I think the best course of action, faced with uncertainties of such enormity, is usually to make preparations that will be unnecessary 90% or 95% of the time — not so much that you will devote the majority of your resources to those preparations, but enough that you are well prepared on the occasions where catastrophe does strike.

But my extrapolation of exponential growth definitely did not come to pass. In that sense, I extrapolated simple exponential growth wrong.

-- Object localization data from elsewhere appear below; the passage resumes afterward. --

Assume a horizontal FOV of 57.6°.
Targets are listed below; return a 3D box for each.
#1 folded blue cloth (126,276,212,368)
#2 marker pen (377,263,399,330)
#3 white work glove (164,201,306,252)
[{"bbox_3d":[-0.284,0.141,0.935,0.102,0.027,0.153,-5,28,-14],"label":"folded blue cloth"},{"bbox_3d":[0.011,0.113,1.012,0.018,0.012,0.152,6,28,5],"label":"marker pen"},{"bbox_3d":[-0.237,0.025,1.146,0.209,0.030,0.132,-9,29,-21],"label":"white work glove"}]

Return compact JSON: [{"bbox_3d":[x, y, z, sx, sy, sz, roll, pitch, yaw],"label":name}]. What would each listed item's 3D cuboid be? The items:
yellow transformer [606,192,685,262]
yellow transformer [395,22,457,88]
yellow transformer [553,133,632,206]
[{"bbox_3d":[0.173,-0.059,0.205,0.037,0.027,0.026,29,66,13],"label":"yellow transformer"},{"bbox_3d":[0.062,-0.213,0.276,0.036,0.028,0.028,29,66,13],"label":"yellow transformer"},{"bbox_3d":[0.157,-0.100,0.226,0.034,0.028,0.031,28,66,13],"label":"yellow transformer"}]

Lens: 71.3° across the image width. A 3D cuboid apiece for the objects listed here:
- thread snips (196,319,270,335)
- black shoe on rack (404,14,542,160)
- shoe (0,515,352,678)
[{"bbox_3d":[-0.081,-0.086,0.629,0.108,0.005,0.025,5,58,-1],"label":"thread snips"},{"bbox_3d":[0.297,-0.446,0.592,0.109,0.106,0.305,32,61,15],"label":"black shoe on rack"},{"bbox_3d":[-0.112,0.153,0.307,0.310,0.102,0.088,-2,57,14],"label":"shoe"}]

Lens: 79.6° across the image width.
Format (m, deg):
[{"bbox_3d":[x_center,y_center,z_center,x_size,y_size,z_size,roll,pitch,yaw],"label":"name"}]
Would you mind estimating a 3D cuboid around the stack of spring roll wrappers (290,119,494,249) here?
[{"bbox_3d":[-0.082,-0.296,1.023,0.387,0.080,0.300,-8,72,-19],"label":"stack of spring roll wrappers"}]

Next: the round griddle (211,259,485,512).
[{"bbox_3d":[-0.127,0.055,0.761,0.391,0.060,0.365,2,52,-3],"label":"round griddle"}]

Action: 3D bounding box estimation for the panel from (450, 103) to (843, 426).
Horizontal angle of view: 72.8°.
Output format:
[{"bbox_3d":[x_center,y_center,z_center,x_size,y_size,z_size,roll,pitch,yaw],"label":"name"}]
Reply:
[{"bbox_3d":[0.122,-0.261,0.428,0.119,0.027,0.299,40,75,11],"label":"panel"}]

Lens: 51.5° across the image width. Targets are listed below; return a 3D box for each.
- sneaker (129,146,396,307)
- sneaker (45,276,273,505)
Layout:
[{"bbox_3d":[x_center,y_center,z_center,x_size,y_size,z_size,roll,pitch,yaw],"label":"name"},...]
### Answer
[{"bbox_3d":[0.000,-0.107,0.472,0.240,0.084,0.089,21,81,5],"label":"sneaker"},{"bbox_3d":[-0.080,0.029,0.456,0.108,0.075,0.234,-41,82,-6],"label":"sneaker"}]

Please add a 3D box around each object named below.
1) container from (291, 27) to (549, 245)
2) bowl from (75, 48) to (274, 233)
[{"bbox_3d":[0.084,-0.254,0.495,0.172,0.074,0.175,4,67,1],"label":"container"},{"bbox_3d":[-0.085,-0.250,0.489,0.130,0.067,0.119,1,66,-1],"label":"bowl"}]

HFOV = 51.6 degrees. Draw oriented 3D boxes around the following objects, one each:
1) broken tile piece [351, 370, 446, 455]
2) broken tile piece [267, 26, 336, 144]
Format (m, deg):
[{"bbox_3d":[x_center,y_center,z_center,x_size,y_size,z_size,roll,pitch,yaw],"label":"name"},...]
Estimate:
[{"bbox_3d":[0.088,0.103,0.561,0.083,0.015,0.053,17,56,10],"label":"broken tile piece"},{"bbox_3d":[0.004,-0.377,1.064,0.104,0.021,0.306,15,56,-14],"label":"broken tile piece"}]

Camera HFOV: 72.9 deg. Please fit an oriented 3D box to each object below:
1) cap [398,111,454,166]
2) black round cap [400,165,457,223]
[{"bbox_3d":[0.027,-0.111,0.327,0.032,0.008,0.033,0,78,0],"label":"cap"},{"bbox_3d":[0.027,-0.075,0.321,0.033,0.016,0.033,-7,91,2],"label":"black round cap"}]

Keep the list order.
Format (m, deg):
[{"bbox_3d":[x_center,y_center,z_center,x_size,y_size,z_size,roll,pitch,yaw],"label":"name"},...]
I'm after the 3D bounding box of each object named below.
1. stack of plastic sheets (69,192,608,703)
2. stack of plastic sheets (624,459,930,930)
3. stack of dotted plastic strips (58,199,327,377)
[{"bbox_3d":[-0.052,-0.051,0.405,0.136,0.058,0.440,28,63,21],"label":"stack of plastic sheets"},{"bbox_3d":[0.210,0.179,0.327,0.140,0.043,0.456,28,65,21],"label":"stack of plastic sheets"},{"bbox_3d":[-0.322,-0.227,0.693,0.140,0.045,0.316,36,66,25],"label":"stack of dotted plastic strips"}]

I'm very interested to see what projections for this pandemic you committed to in January and February, since you're saying that what would happen was "exceptionally clear" for you. Where did you post them?

— ⁂ —

As for what the epidemiologists said, you literally quoted the part of the article where Alexander claims that "these people [who got things exactly right] didn't necessarily give a higher probability [than the experts [in epidemiology] and prediction markets gave for coronavirus getting really bad]". That is, the epidemiologists gave the same probability distribution over likely outcomes as the "generic smart people who got things exactly right". To me, that reads as exactly the opposite of saying "the mainstream epidemiologists got it wrong". And in fact the mainstream epidemiologists, if by that we mean the WHO, declared COVID-19 a "public health emergency of international concern" on January 30th, an action they had taken only five times before in history. Ignorant dilettantes writing articles in Vox or the New York Times, or running the country's government like a reality TV show, are not mainstream epidemiologists.

So, I don't think either the article or objective facts support your thesis that "the mainstream epidemiologists got it wrong"; what makes you think otherwise?